Work required: Copy exactly the lines of the records below, and only those lines, beginning with the line that contains "left front paw: (338, 493)" and ending with the line that contains "right knee: (497, 439)".

Given data:
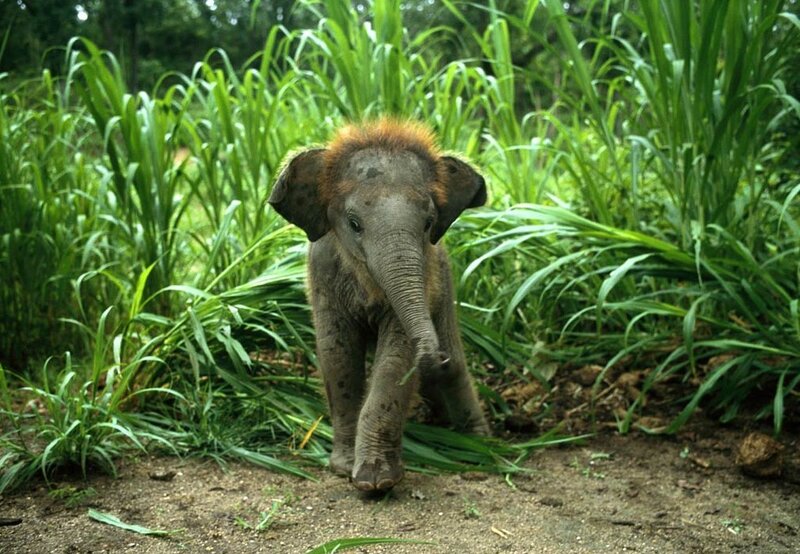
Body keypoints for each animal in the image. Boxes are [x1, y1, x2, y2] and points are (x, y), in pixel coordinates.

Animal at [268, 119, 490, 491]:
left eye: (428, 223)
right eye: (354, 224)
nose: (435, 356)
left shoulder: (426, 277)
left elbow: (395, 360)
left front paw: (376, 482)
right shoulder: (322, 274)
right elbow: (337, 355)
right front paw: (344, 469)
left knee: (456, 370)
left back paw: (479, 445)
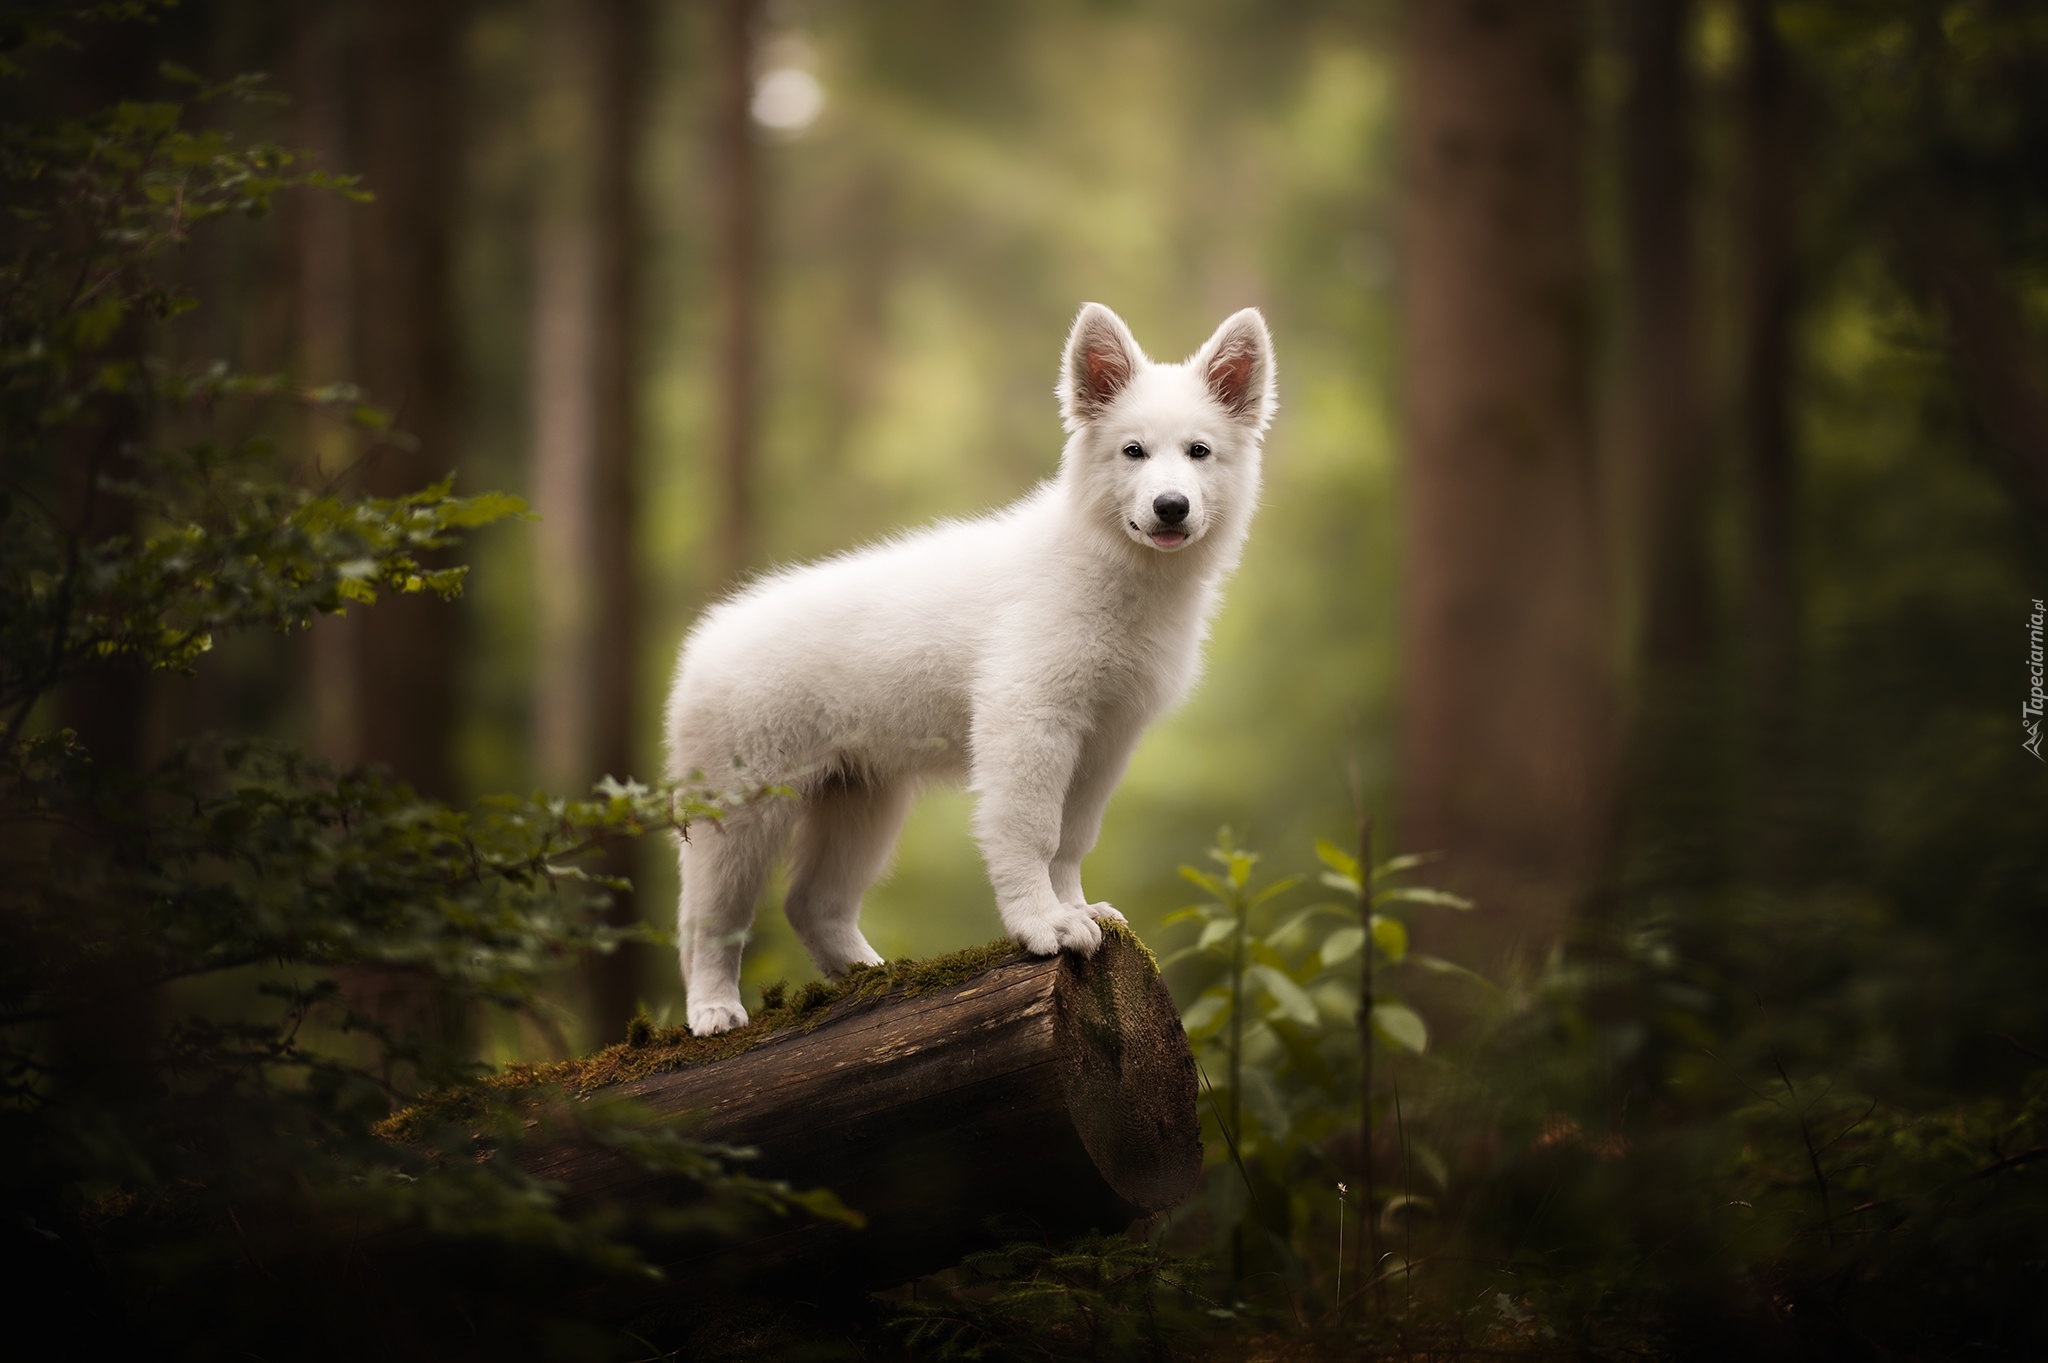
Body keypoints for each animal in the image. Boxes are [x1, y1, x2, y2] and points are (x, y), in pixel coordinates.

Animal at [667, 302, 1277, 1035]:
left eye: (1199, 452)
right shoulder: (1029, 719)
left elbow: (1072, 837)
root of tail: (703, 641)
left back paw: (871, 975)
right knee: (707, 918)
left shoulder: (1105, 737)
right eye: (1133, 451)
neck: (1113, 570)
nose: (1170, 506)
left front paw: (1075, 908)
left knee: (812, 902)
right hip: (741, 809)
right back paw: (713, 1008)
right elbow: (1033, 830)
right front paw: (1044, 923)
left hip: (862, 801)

...

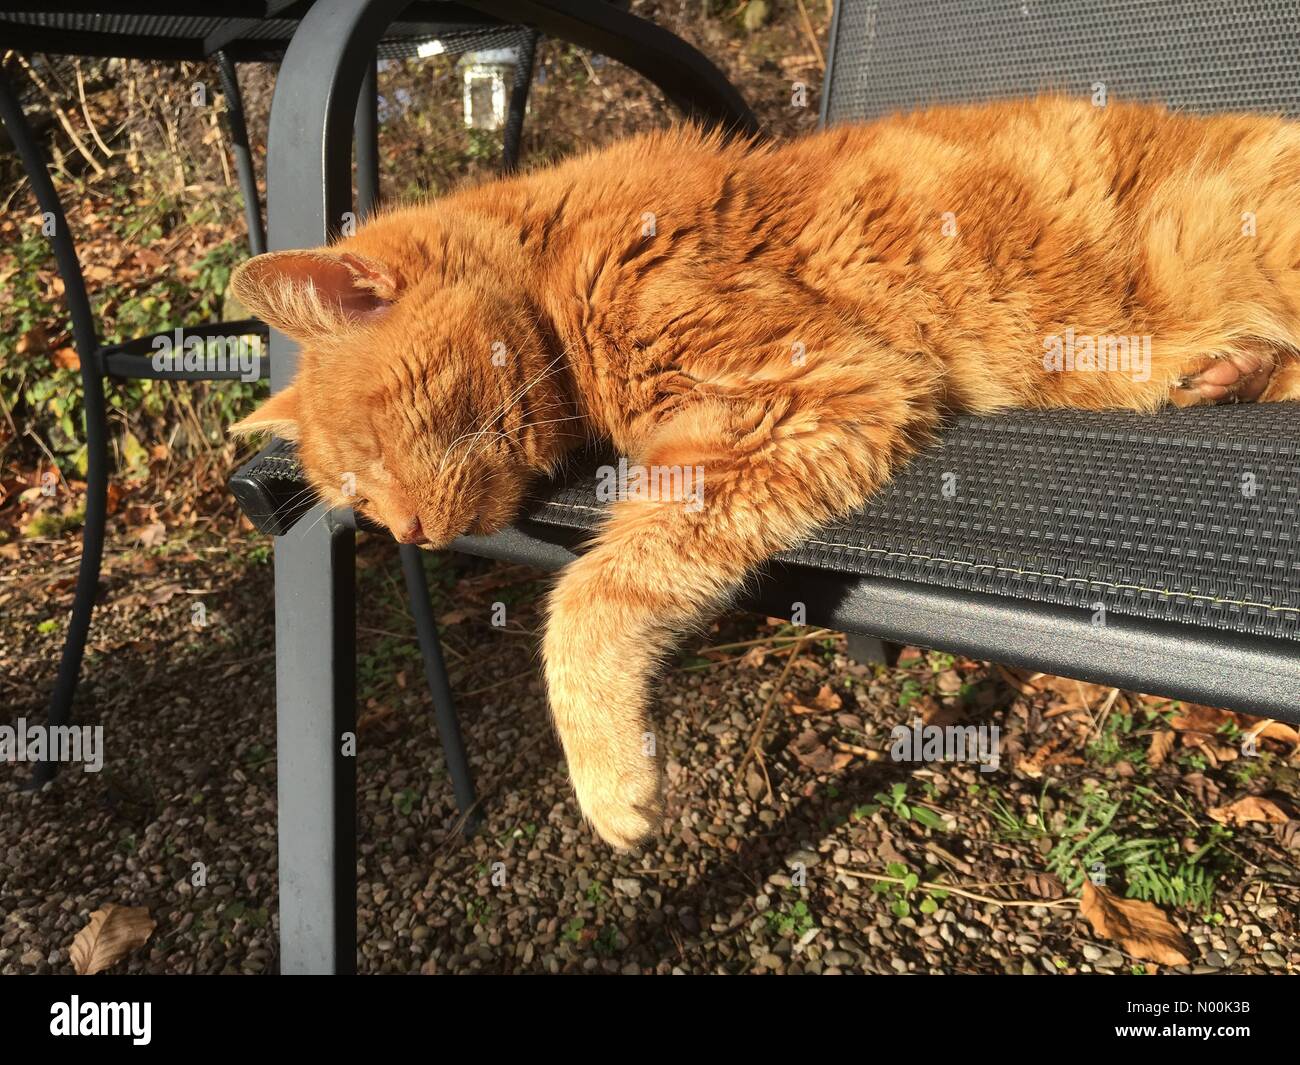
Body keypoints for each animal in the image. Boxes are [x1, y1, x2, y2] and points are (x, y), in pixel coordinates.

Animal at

==

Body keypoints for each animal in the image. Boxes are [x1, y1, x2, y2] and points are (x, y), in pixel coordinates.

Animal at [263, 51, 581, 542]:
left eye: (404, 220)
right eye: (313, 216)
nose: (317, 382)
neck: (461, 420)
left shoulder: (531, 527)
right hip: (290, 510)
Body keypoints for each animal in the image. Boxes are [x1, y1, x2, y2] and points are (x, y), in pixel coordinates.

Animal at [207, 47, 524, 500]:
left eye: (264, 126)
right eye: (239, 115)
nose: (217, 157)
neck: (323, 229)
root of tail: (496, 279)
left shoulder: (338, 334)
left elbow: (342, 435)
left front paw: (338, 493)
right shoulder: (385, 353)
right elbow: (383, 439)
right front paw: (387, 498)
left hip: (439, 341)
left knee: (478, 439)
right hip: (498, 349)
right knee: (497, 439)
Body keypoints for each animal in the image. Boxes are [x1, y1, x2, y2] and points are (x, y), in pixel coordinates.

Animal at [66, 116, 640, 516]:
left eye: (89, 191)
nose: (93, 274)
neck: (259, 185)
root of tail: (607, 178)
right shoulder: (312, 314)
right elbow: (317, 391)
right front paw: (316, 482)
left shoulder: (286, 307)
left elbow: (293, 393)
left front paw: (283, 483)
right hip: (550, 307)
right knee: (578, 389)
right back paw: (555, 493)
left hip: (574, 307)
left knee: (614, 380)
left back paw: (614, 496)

Answer section:
left front paw: (338, 493)
right shoulder: (385, 353)
right elbow: (383, 439)
right front paw: (387, 498)
left hip: (439, 341)
left knee: (478, 439)
right hip: (498, 349)
right knee: (497, 439)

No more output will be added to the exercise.